Task inputs
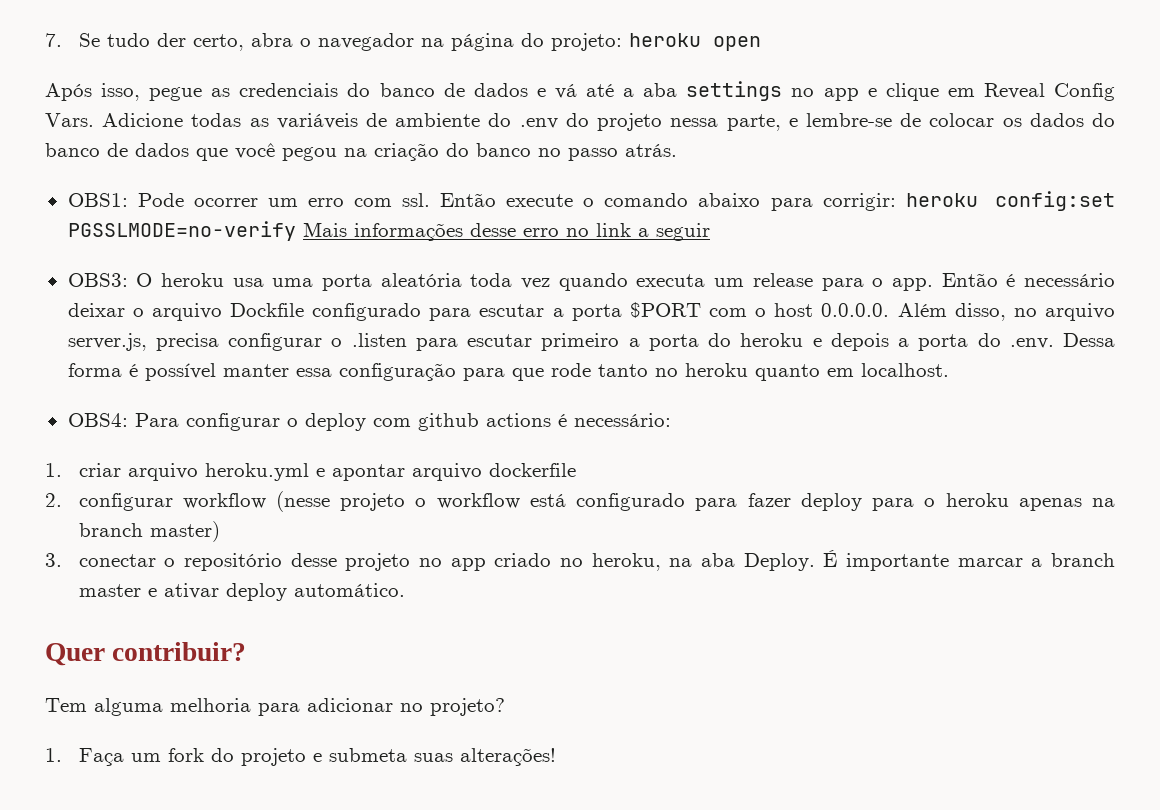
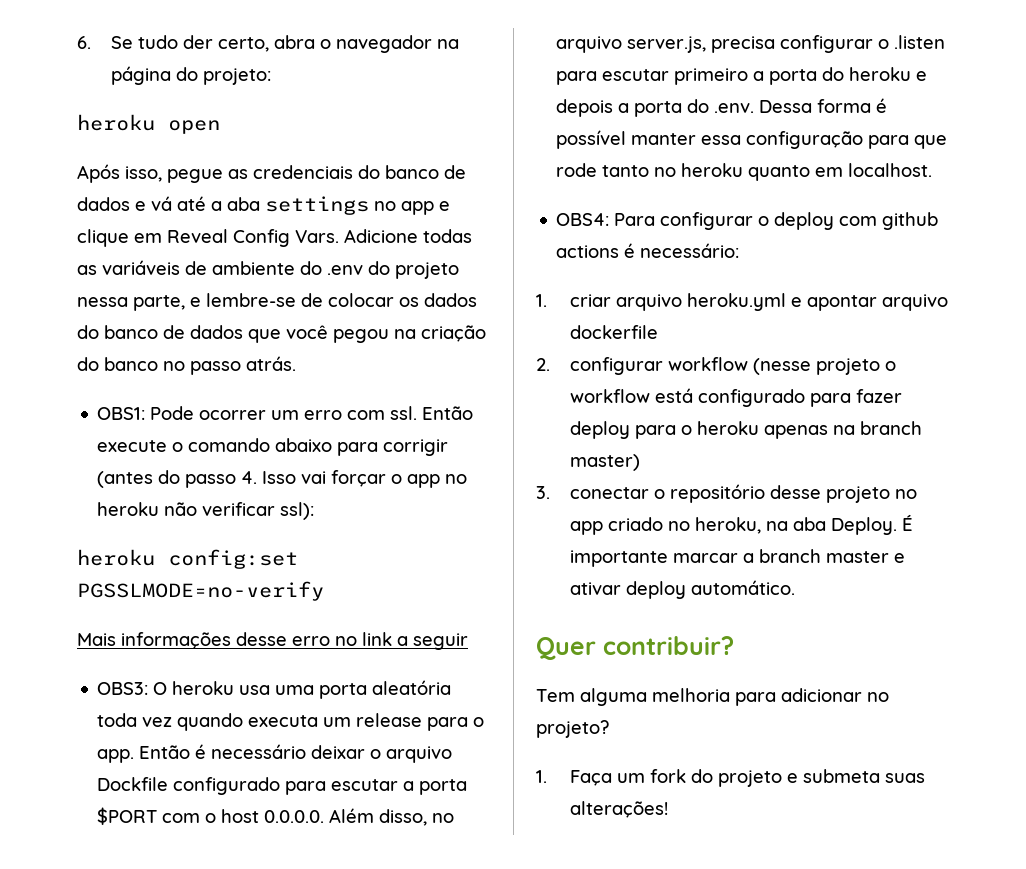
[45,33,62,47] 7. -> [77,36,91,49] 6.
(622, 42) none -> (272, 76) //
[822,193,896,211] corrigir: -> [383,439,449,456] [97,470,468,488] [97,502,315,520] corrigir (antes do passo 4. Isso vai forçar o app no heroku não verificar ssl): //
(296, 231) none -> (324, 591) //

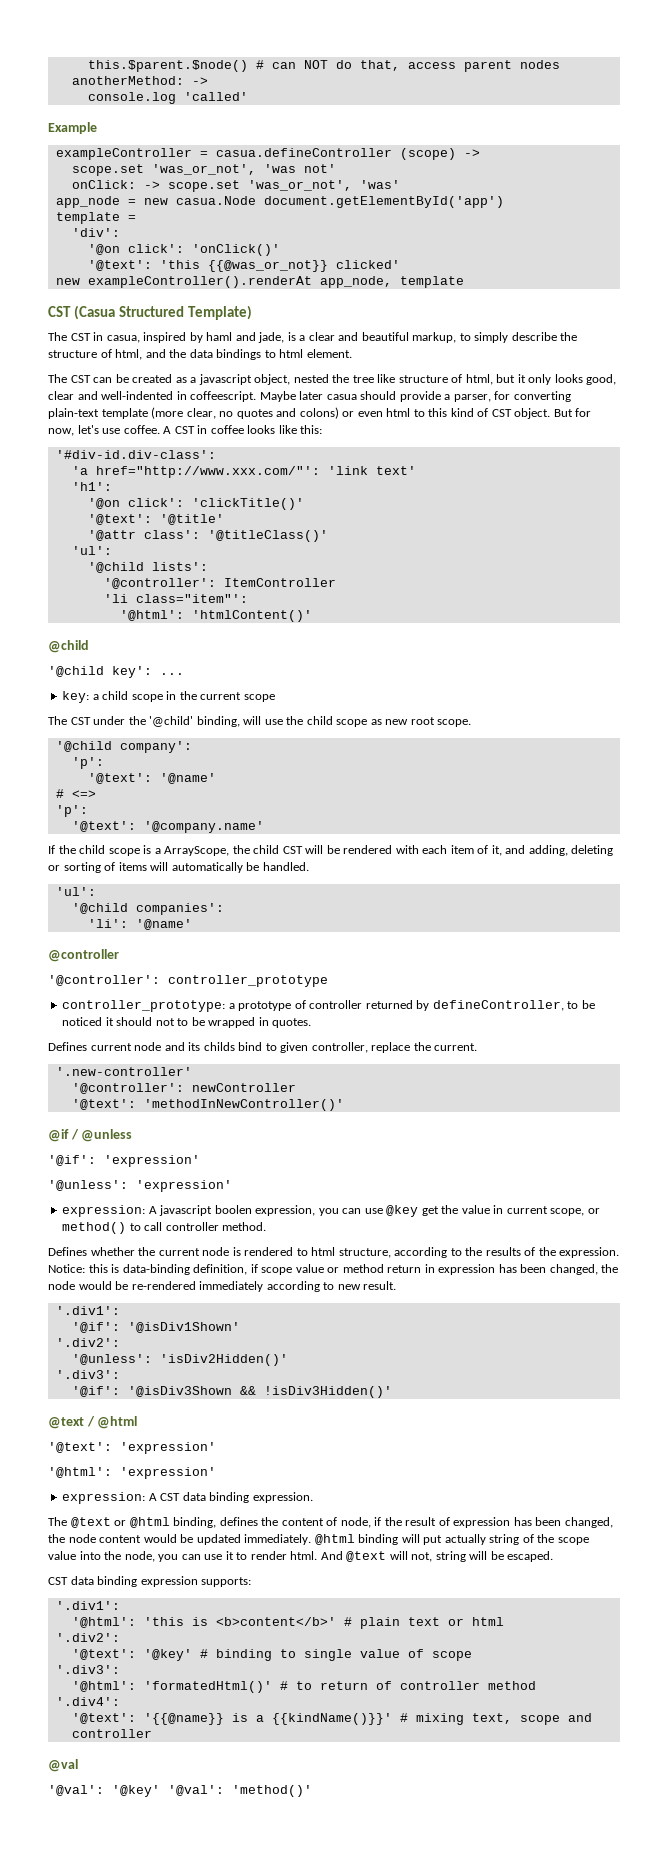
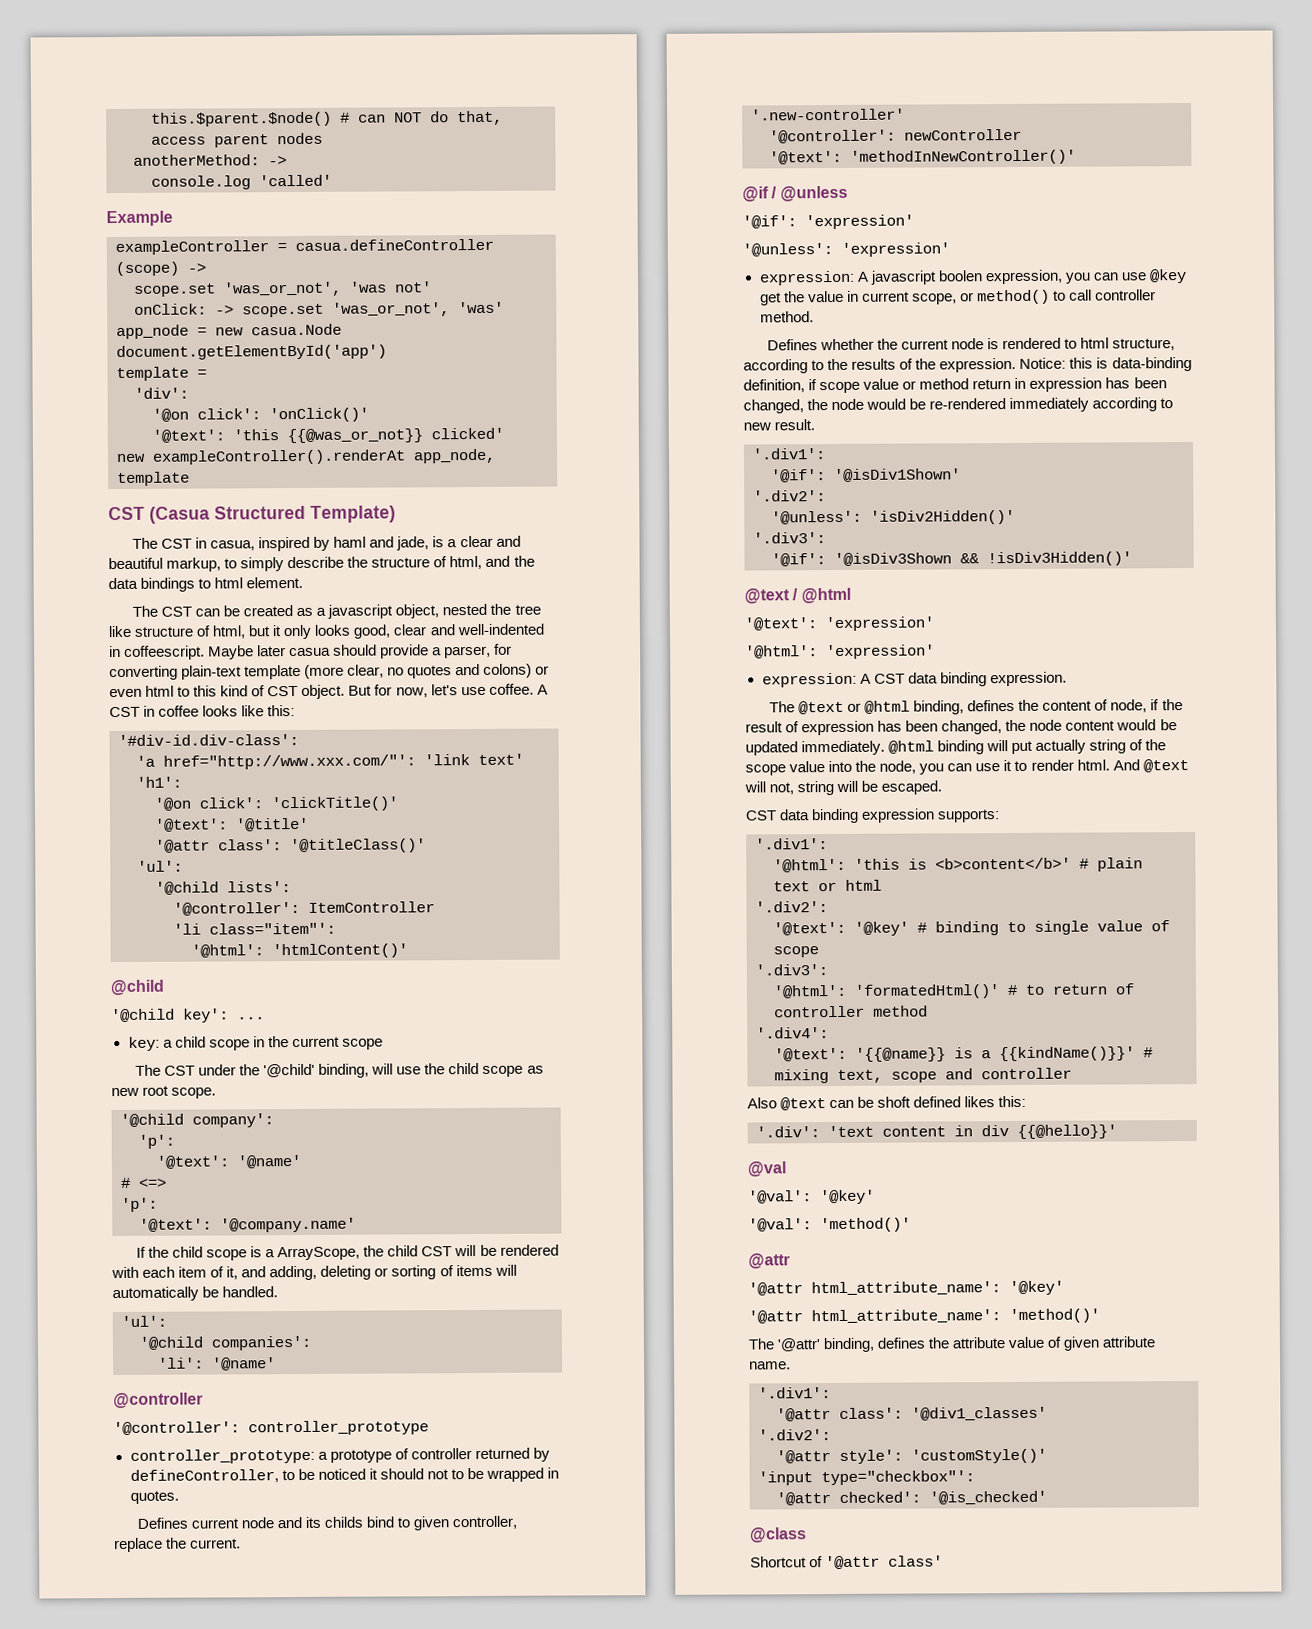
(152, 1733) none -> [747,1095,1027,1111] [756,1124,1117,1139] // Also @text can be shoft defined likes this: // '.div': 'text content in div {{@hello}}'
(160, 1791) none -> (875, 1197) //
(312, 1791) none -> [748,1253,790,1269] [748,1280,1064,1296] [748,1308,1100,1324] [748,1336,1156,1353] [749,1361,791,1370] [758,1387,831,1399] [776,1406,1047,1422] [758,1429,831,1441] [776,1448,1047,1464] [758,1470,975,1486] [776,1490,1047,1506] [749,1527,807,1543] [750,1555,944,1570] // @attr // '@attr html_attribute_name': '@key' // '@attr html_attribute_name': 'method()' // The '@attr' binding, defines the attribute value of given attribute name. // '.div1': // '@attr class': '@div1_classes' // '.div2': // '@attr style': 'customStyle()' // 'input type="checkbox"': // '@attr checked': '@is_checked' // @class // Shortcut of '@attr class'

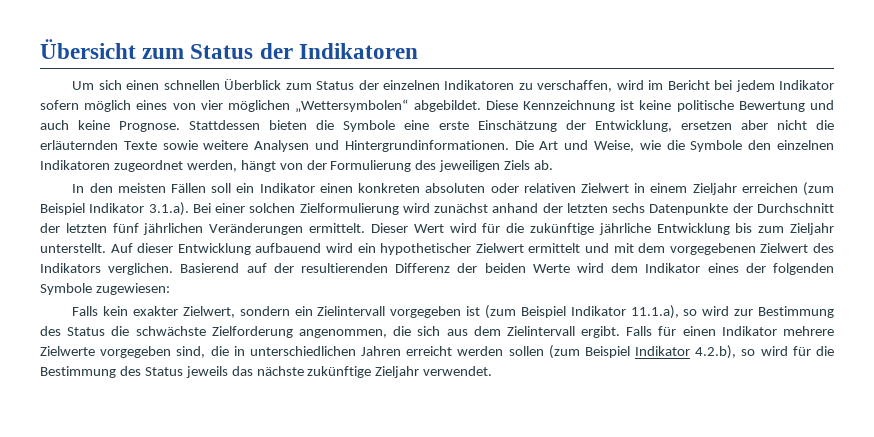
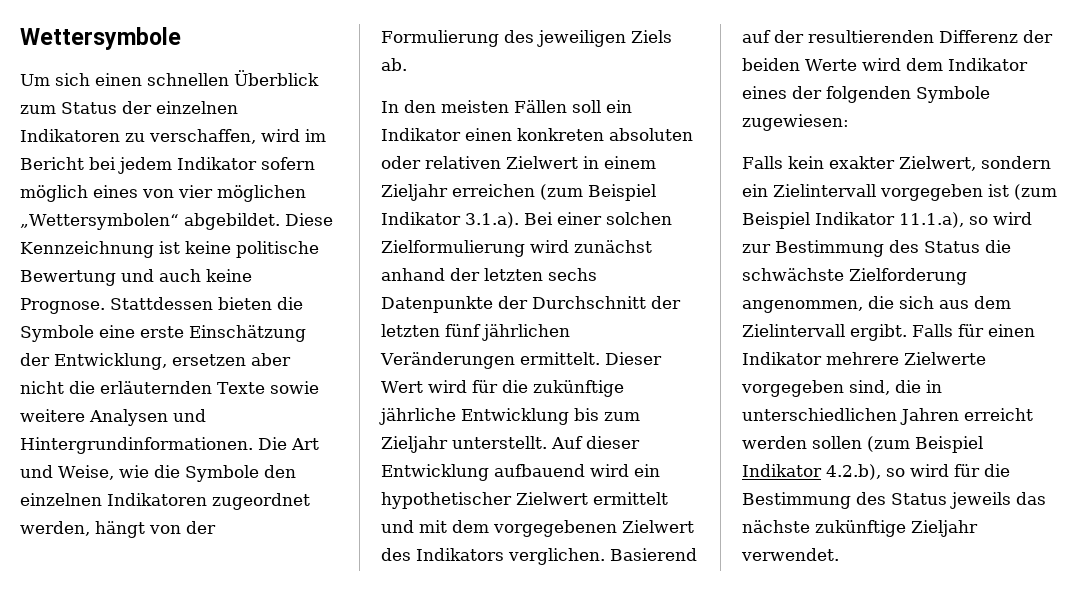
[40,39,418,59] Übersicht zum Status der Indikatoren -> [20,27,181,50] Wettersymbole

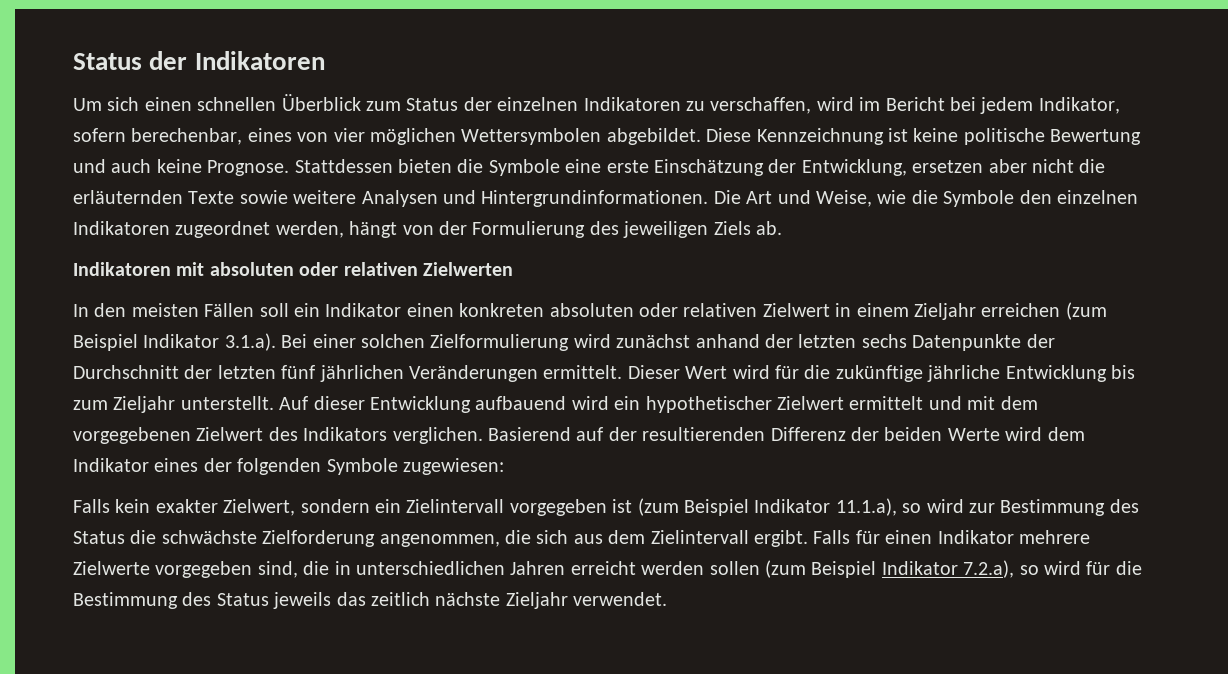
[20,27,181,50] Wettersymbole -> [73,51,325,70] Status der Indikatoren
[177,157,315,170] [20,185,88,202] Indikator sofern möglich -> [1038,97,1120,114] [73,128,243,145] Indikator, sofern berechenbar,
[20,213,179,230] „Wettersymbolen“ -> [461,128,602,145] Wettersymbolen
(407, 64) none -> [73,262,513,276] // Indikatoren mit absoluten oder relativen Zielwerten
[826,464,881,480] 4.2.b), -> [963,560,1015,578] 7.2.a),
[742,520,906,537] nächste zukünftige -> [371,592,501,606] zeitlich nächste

Task objective
Working through the entries above, copy every line in which "Indikatoren" is found.

Task result
[40,39,418,59] Übersicht zum Status der Indikatoren -> [20,27,181,50] Wettersymbole
[20,27,181,50] Wettersymbole -> [73,51,325,70] Status der Indikatoren
(407, 64) none -> [73,262,513,276] // Indikatoren mit absoluten oder relativen Zielwerten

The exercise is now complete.